Diller and others are also concerned that scientific studies about the drugs have either been suppressed or misinterpreted.

Diller says he spoke in his testimony about his "loss of faith in my academic colleagues to generate accurate information and opinions that I feel I can trust because of the extremely intimate link between researchers and the drug industry."

After such revelations, he says, one might expect closer regulation of the medical profession. But "we don't have to worry about regulation of doctors because the government has been bought off and so has the public by the drug industry," he says. "The ads directed to consumers convince everyone that life is simply, you know, neurotransmitter bubbles going from one set of synapses to another. The lobbying of the drug industry is legendary - and this is a doctor speaking."

Another testifier, David Antonuccio, a psychologist at the University of Nevada Medical School in Reno, was part of a team that analyzed 12 studies (published and unpublished) on antidepressants and children. "Our conclusions were that the advantages of the antidepressants in children were so small and so trivial as to be clinically insignificant," Dr. Antonuccio said by telephone after the hearing. They certainly do not "warrant any increased risk, let alone increased risk for suicidal behavior.

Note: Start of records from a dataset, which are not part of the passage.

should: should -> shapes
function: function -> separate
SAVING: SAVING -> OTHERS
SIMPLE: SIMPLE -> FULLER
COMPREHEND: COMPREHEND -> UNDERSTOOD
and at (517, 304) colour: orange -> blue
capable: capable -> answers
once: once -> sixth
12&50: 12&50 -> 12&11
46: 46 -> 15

"We don't think the benefits warrant [even] some of the [lesser] side effects, which are quite common, including agitation, insomnia, and gastrointestinal problems."

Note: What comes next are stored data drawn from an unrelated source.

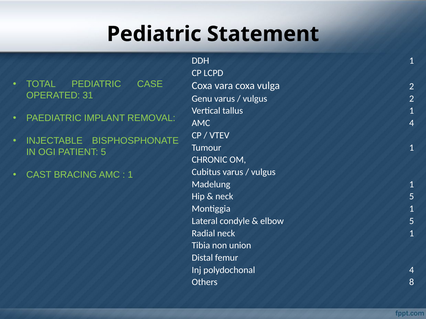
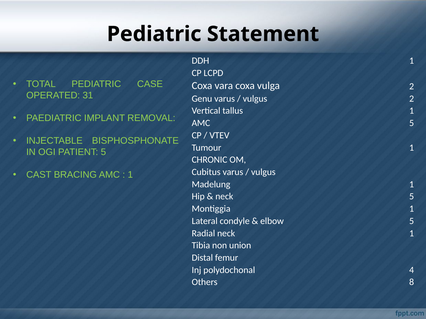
AMC 4: 4 -> 5
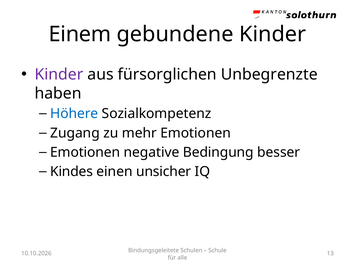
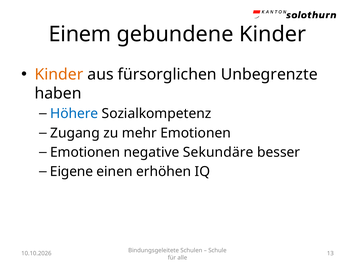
Kinder at (59, 74) colour: purple -> orange
Bedingung: Bedingung -> Sekundäre
Kindes: Kindes -> Eigene
unsicher: unsicher -> erhöhen
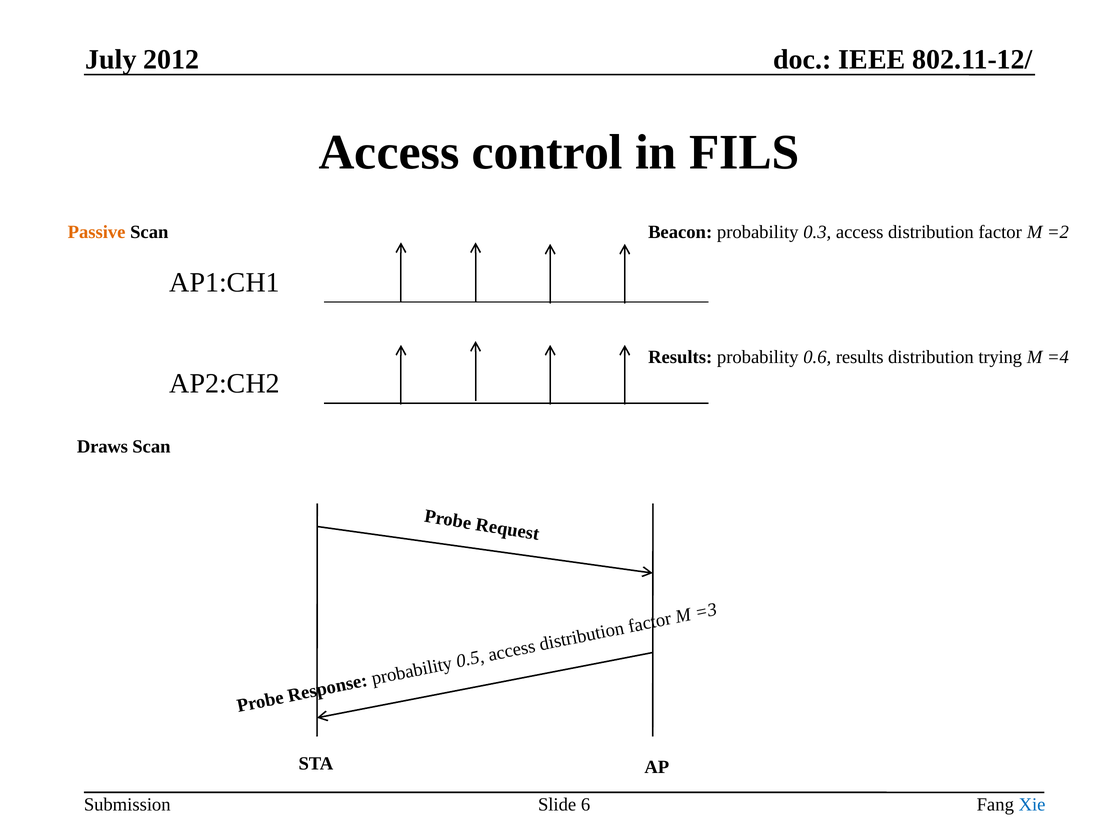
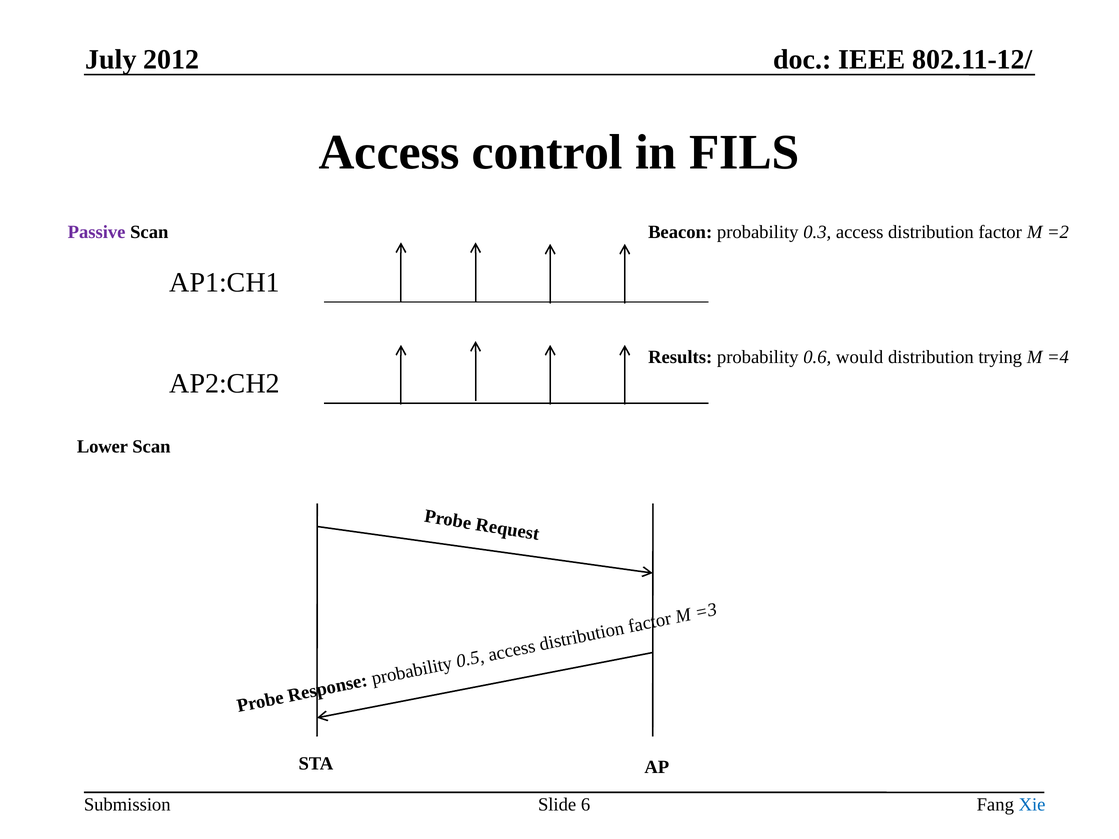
Passive colour: orange -> purple
0.6 results: results -> would
Draws: Draws -> Lower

His team's preliminary analysis of available studies shows that "placebos duplicate 90 percent of the drug response," which suggests that the drugs' benefit is primarily psychological. Less risky strategies such as "exercise, cognitive-behavior therapy, depression-management skills, sports, or just good parenting" should be considered first, he says, adding that, speaking as a father of a 5-year-old, "this is a really important issue when it comes to protecting our children."

Britain cited health risks when it banned six brands of antidepressants for children under 18. In the United States, only Prozac has been deemed effective by the FDA in treating children for depression, but doctors are legally free to prescribe other antidepressants and have been doing so routinely.

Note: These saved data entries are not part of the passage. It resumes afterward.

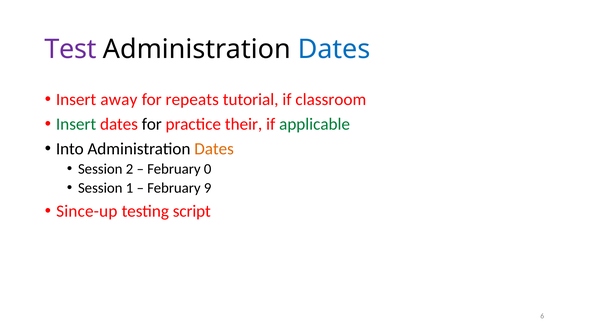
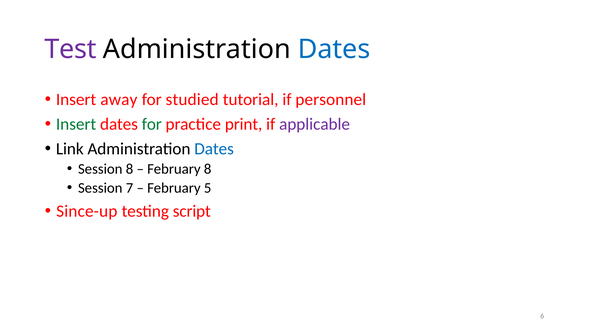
repeats: repeats -> studied
classroom: classroom -> personnel
for at (152, 124) colour: black -> green
their: their -> print
applicable colour: green -> purple
Into: Into -> Link
Dates at (214, 149) colour: orange -> blue
Session 2: 2 -> 8
February 0: 0 -> 8
1: 1 -> 7
9: 9 -> 5
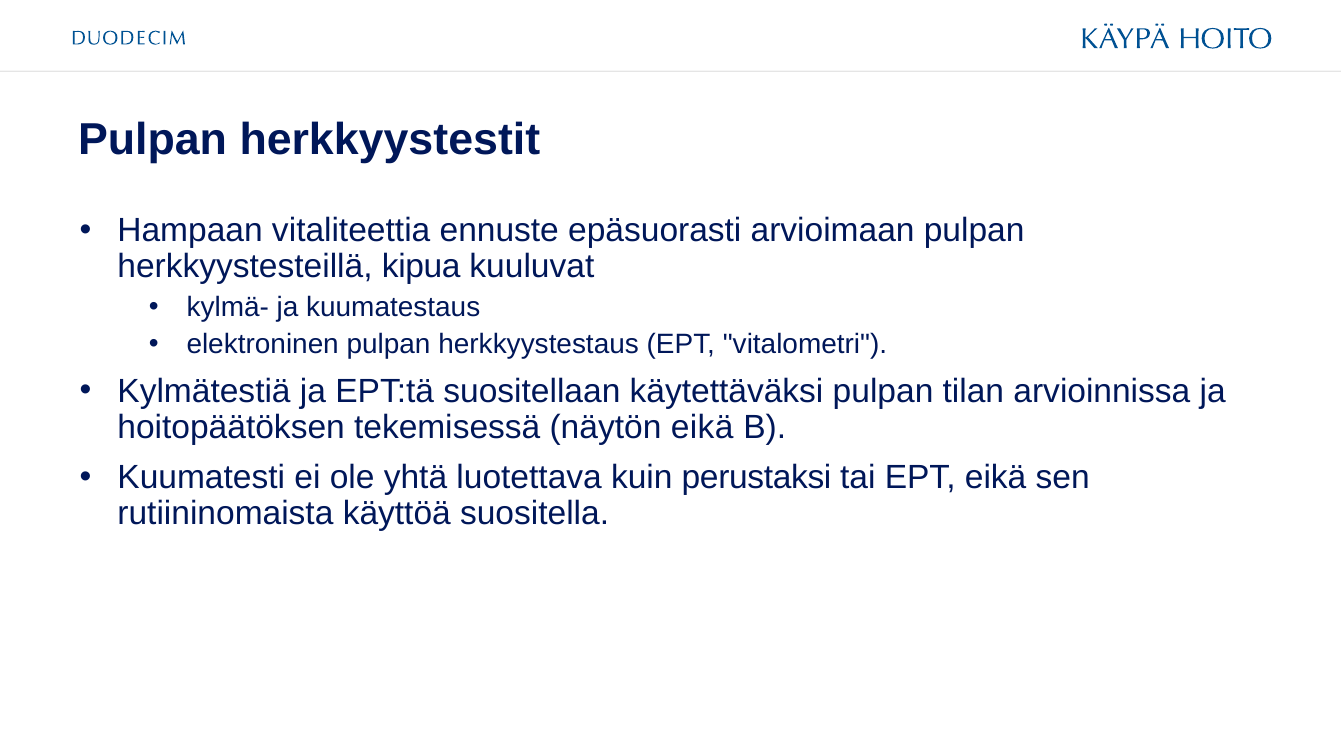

In October the FDA alerted doctors to reports of suicidal tendencies found among children participating in clinical tests of antidepressant drugs. Wyeth, the pharmaceutical company that makes the antidepressant Effexor, had warned doctors in August that its drug caused an increased risk of suicidal behavior in children.

Antidepressants are heavily advertised by drug companies to the general public and are used to treat depression, obsessive-compulsive disorder, social phobias, and anxiety disorders.

The drugs are classed as SSRIs or selective serotonin reuptake inhibitors. Millions of prescriptions for them are written each year. The FDA says that more than 10 million children and teens 17 and under took antidepressants in 2002. The drugs under review by the FDA are known by the brand names Remeron, Serzone, Effexor, Wellbutrin, Celexa, Luvox, Paxil, Zoloft, and Prozac.

The Pediatric Research Equity Act of 2003, signed into law last November by President Bush, provides the FDA with authority to require studies of the effects of pharmaceutical products specifically on children to ensure that they are both safe and effective.

Material from wire services was used in this report.